孔氏胸口起伏不断,都这个时候了,她竟然还想着为王家开拓。那个莫清儿说的由头有眼,连那王元柏几件私密之事都说得清,人家抱着儿子上门,就不怕你去查!

闵氏终于忍不住,开口道:“查?这种事难道要咱们薛府去查吗?此等龌龊阴私,若是传出去了,林姐儿的名声还要不要了?其他几个丫头的名声还要不要了?因着三年国丧,本就耽搁了三年,若是因着此事,让旁人说咱们薛府做长辈的糊涂,连门亲事都看不好,林姐儿她们几个要如何自处?!”此话说得直白,就差没说她秦氏的闺女高嫁了不用发愁,其他几个丫头不是自己生的,管他们死活!

孔氏闭了眼,指着秦氏道:“我原只是以为你粗心罢了,可你竟在儿女姻亲之事上也如此大意!这个府我想你也是管不了了,还是随我这个老婆子一样,吃吃斋念念佛,也算是给小辈们积些阴德!”又看了一眼大房的两个姨娘,“想来大爷身边也不缺伺候的人,你…回老宅去吧!”

“老夫人!!”秦氏跪着走到孔氏床边,“媳妇儿只是一时糊涂,老夫人…明博,明博他也离不开我呀!”

“明博都多大了,他是长子,大爷在他这个时候都能自己去办货了!”孔氏拍着床沿,猛地咳嗽了几声,“他有丫鬟小厮伺候着,先生管着,你不必再多说了!”

说罢,屋里的婆子已经朝着秦氏走来。
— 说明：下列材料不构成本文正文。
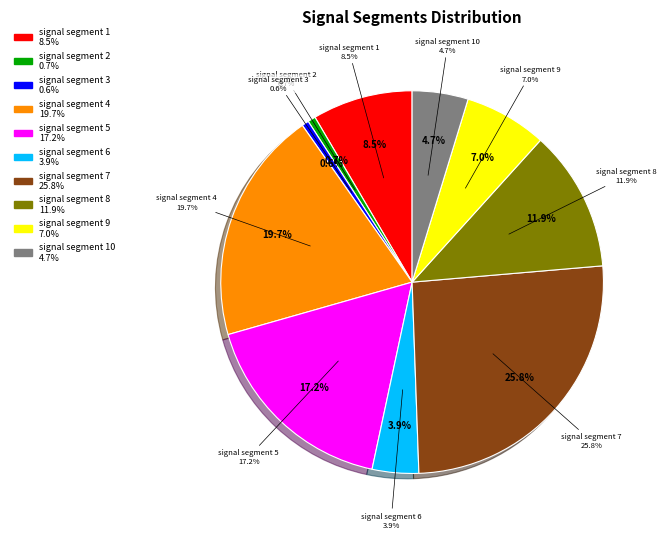

True or false: signal segment 6 accounts for 4% of the total.

True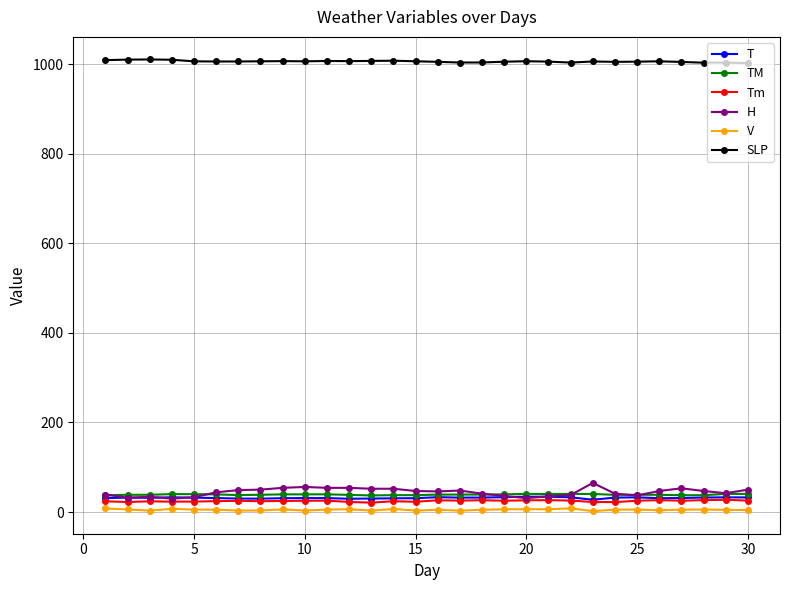

What is the sum of all T values?

950.4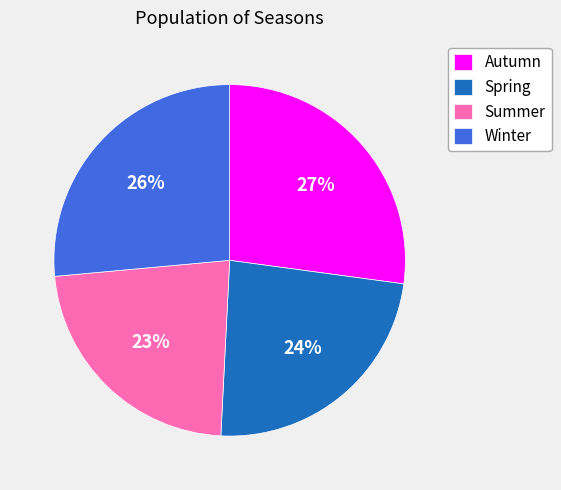

True or false: Winter accounts for 26% of the total.

True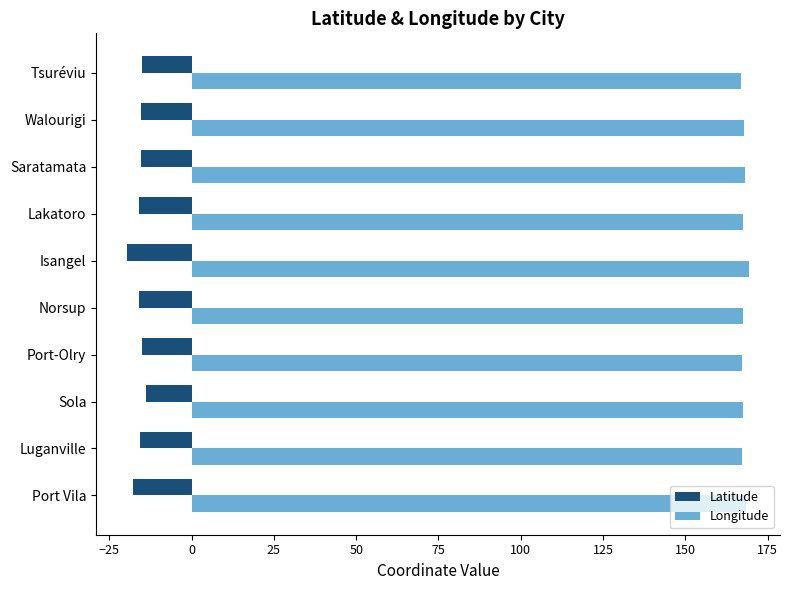

What is the approximate value of Latitude at Isangel?

-19.5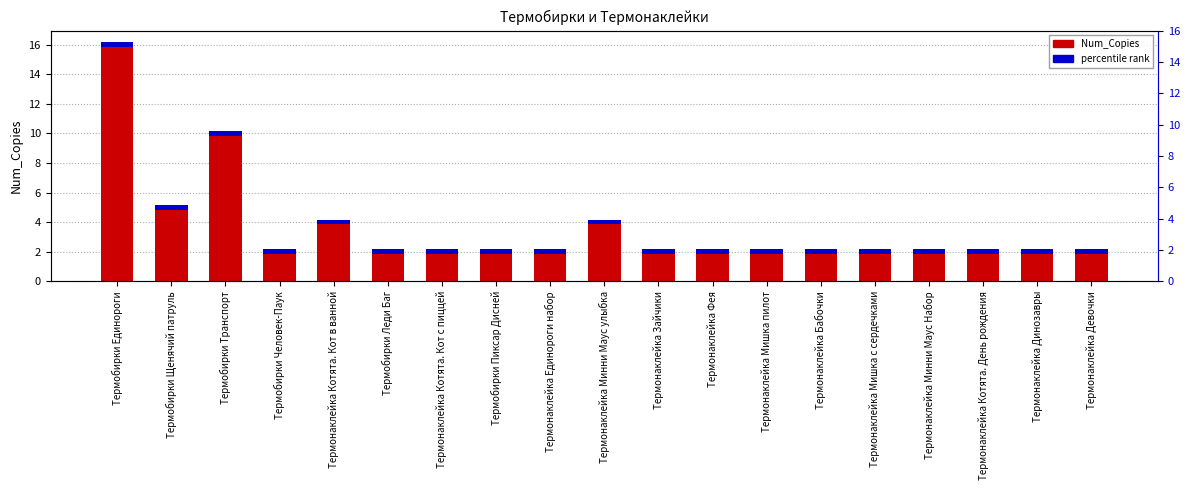

Approximately how many times larger is the value at Термонаклейка Котята. День рождения compared to Термобирки Пиксар Дисней?

1.0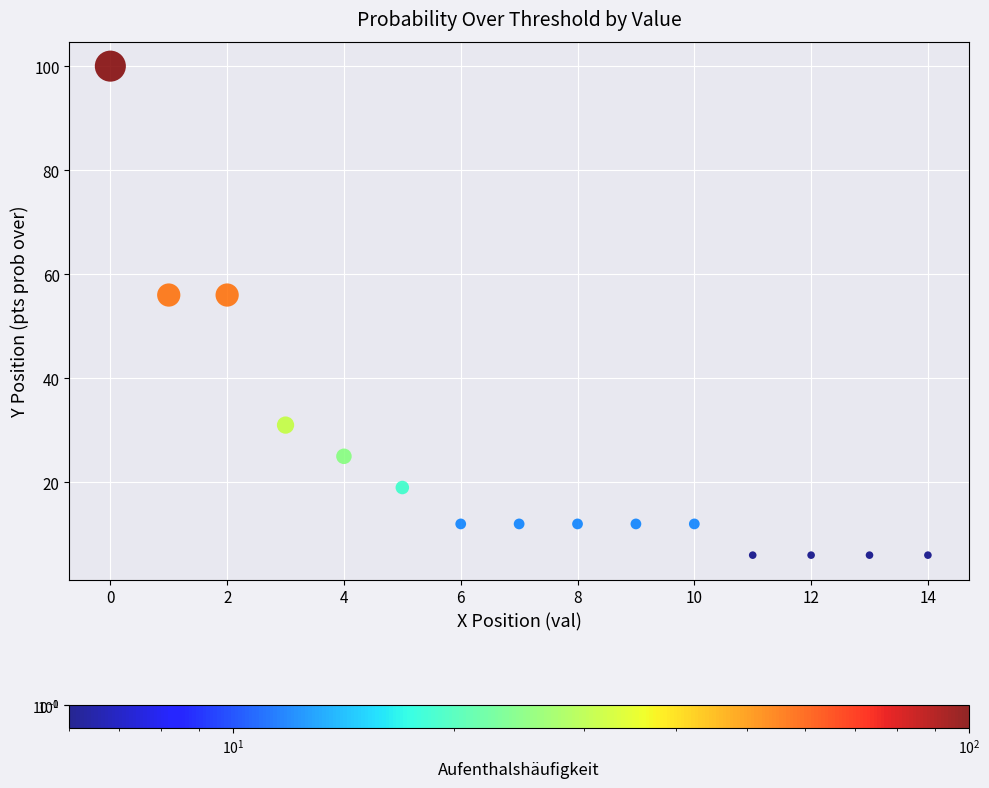

What is the range of Y values (max minus min)?

94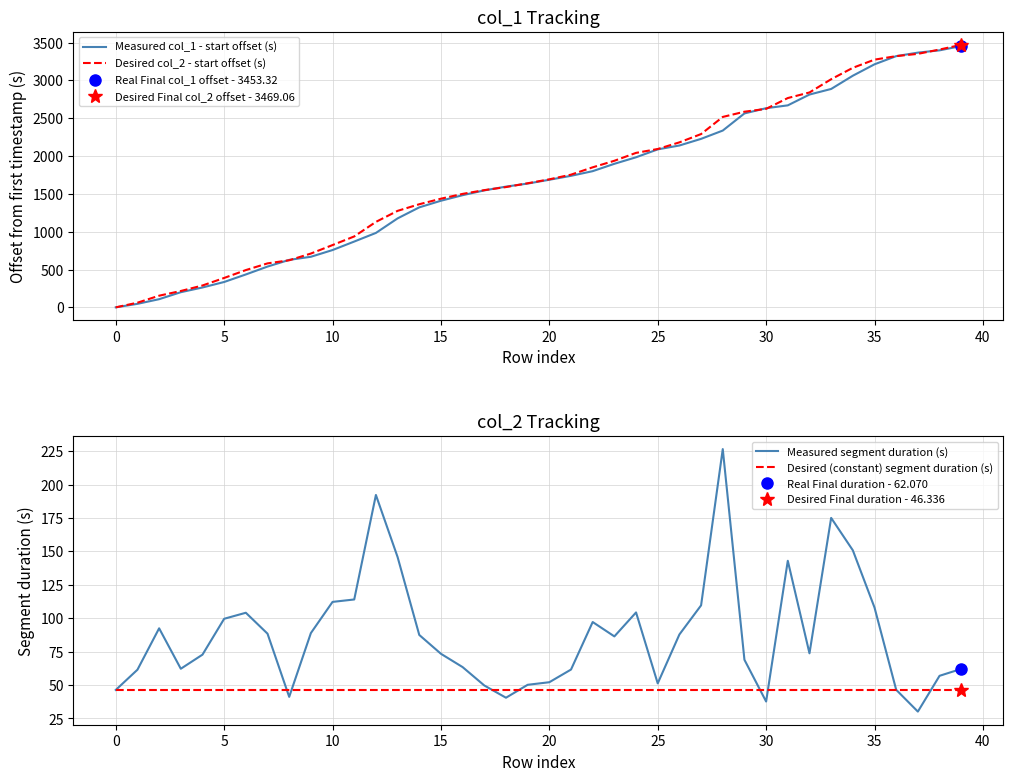

What is the highest value of the Desired (constant) segment duration (s) series?

46.3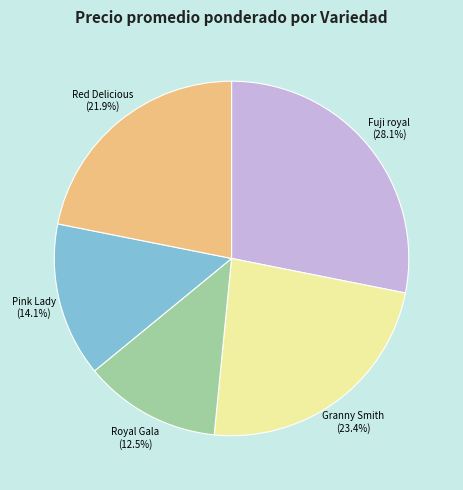

True or false: Granny Smith accounts for 23% of the total.

True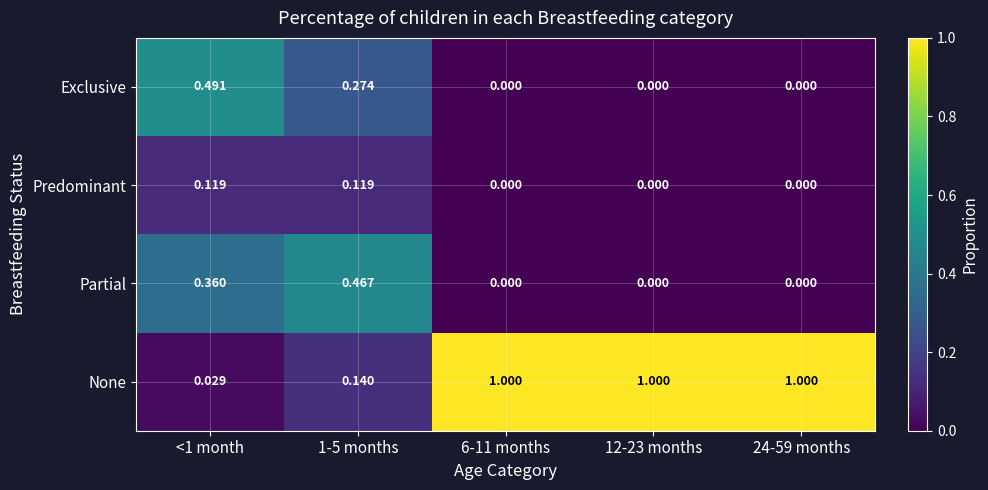

Rank the series at <1 month from highest to lowest value.

Exclusive, Partial, Predominant, None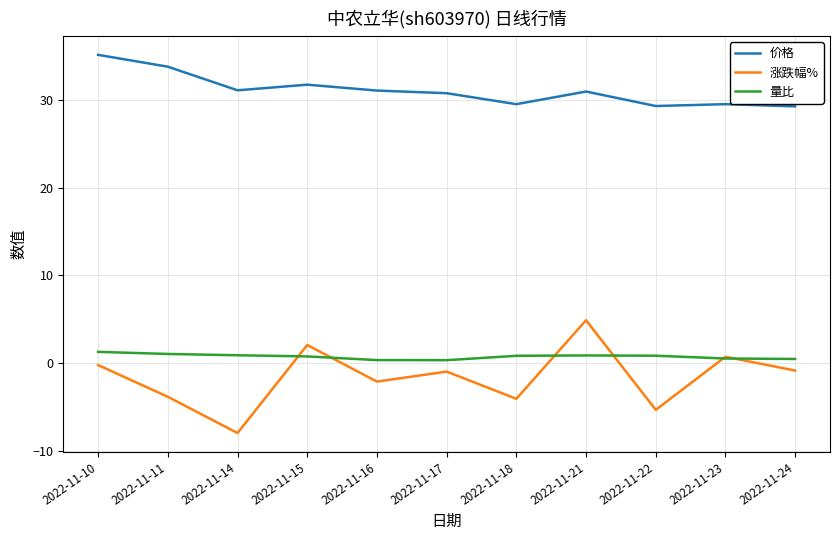

What is the lowest value of the 涨跌幅% series?

-8.0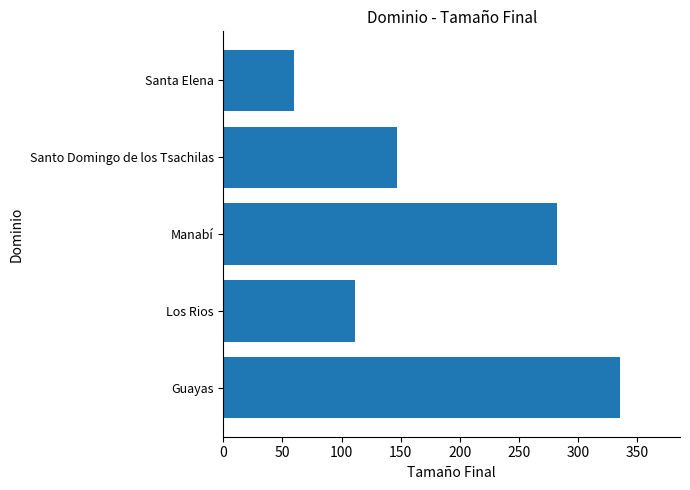

Rank the categories by value from highest to lowest.

Guayas, Manabí, Santo Domingo de los Tsachilas, Los Rios, Santa Elena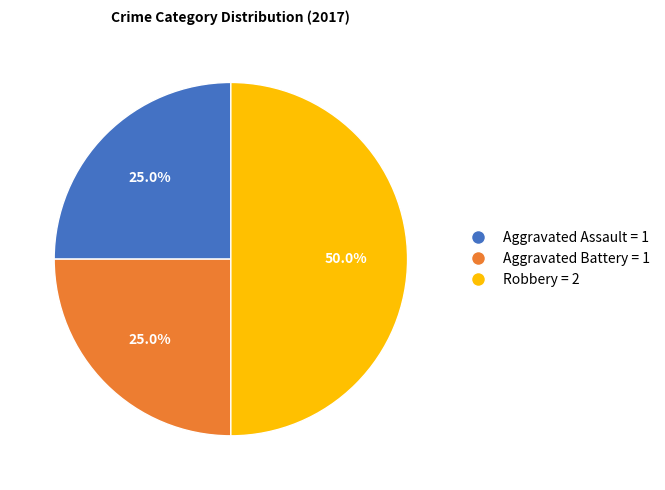

What is the ratio of the value at Aggravated Assault to the value at Aggravated Battery?

1.0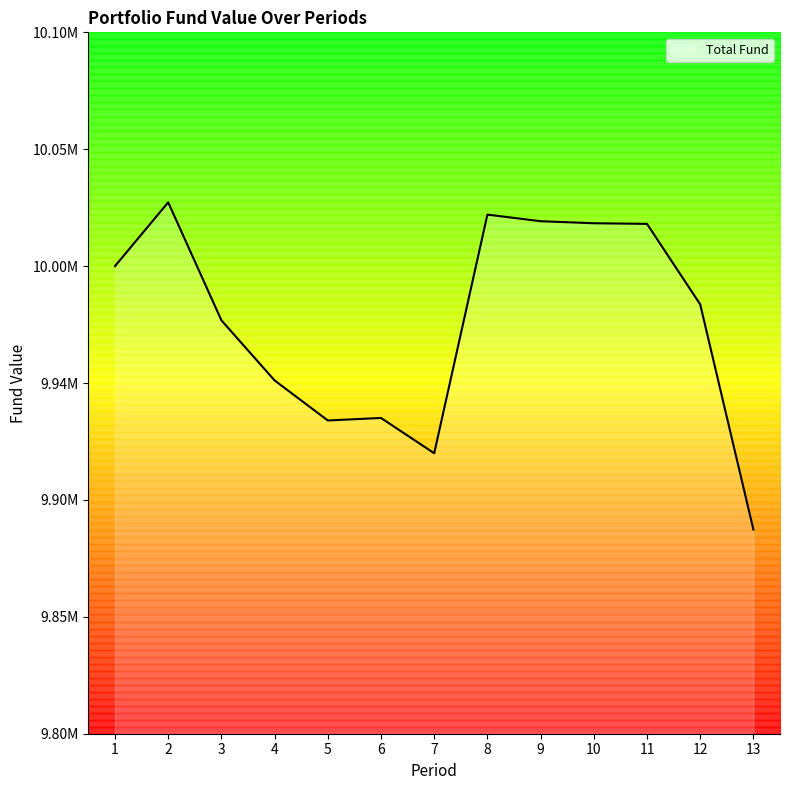

Rank the categories by value from lowest to highest.

13, 7, 5, 6, 4, 3, 12, 1, 11, 10, 9, 8, 2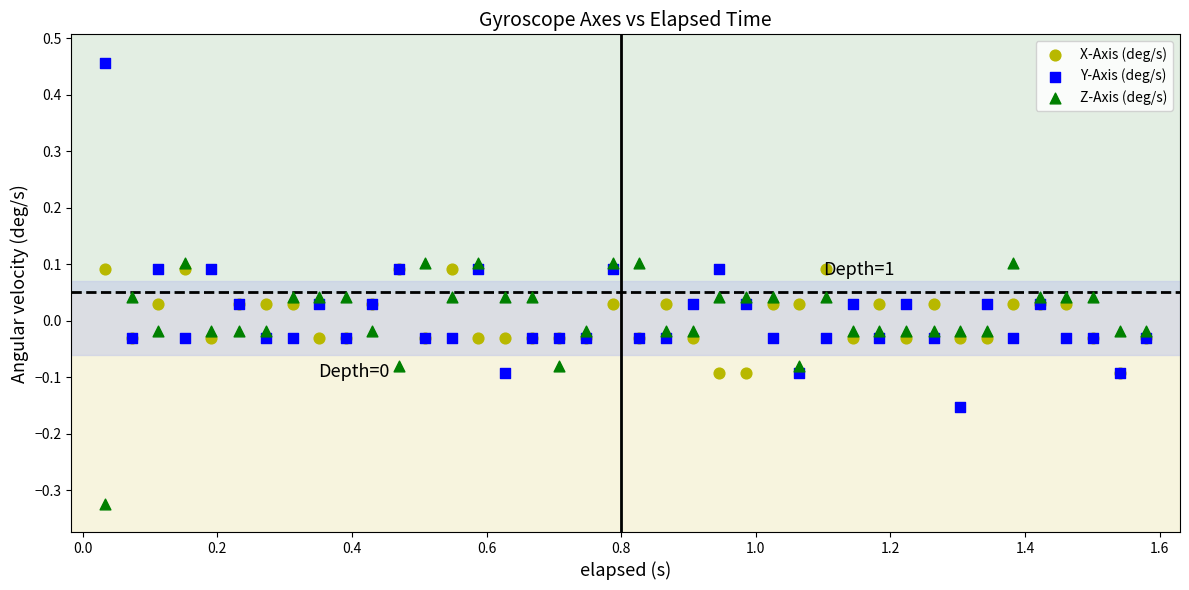

Which series contains the highest Y value?

Y-Axis (deg/s)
薛锦蓉心中一阵痛快,这个佛口蛇心的女人总算是要离开了。不枉她与薛锦绣忙活了近一年的光影,给莫清儿上下打点,让她能顺利从庆元来到长陵!又偷瞧了一眼身旁的薛锦绣,面上还不出表情,可是那双眼睛,轻松自在的神情看的真是赏心悦目。

“祖母?祖母您是怎么了?!”

门外脚步匆匆,突见着一个华服女子走了进来,身旁的嬷嬷还嚷着:“瑜姐儿您是娇客,走慢些!”